Ils continuèrent à marcher, et Luizzi remarqua que cette lande, qui au premier aspect lui avait semblé si unie, était traversée en tous sens par de profondes tranchées ou des ravins creusés par les pluies, et coupée de distance en distance de champs de genêts qui n’avaient pas moins de cinq ou six pieds de hauteur. Au moment où ils sortaient de ces épais fourrés, ils aperçurent Bertrand debout devant eux, qui leur cria :

— Où allez-vous comme ça ?

— Nous allons où nous sommes arrivés, dit Bruno ; car c’est toi que nous cherchions.

— Puisque vous m’avez trouvé, dites-moi ce que vous me voulez.

— Ce Monsieur va te l’expliquer, car c’est lui que ça regarde.

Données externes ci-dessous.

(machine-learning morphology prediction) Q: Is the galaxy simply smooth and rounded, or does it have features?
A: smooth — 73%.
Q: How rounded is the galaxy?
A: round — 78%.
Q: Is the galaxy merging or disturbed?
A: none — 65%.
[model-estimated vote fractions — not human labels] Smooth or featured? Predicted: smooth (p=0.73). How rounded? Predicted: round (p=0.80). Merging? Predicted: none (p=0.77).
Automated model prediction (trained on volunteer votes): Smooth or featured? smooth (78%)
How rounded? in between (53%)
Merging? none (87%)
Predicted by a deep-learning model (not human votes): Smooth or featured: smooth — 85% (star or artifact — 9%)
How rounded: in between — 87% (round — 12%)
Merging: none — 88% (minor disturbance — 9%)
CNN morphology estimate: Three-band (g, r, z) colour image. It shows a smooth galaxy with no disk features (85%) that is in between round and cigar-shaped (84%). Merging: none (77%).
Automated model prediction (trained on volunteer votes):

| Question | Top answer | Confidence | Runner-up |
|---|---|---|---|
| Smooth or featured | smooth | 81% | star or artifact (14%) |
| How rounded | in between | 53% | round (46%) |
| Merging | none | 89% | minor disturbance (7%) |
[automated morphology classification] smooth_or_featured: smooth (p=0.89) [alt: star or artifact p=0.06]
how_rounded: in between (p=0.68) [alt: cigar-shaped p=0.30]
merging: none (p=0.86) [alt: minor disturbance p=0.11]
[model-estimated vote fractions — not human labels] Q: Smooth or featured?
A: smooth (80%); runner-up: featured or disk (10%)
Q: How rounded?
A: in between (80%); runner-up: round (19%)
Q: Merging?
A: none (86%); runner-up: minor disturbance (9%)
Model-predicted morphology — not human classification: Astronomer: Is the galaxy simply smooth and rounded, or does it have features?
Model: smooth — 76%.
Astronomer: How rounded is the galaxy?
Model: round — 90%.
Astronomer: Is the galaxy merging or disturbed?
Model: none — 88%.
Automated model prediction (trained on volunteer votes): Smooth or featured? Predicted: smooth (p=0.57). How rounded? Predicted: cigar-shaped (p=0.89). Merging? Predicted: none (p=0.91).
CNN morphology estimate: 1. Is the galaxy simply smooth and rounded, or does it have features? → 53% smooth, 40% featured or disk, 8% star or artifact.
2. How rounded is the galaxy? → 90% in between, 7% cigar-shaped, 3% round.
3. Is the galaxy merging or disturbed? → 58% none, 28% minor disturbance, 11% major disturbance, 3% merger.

— Diable ! fit Bertrand, est-ce qu’il n’en a pas assez d’avoir manqué aller au fond de la mare, comme ça lui serait arrivé sans l’intervention de la sœur Angélique ?

— C’est en son nom que je viens encore, fit Luizzi.

— Pour sauver l’officier ? dit Bertrand d’un ton sombre.

— Pour le sauver.

— Que la sœur Angélique se mêle de ses affaires ! repartit Bertrand avec emportement. Du reste, tant pis pour vous de vous être mêlé de tout ça ! tant pis pour toi, Bruno, de t’en être mêlé aussi ! tu as fait une faute, tu as enseigné à un étranger le chemin du Vieux-Pont ; c’est une trahison, ça, et tu sais ce que ça se paye !

— Le motif qui amène ici ce Monsieur, repartit tranquillement Bruno, ne regarde pas la chouannerie ; ça intéresse la sœur Angélique toute seule. Expliquez-lui ça, Monsieur, et faites votre affaire.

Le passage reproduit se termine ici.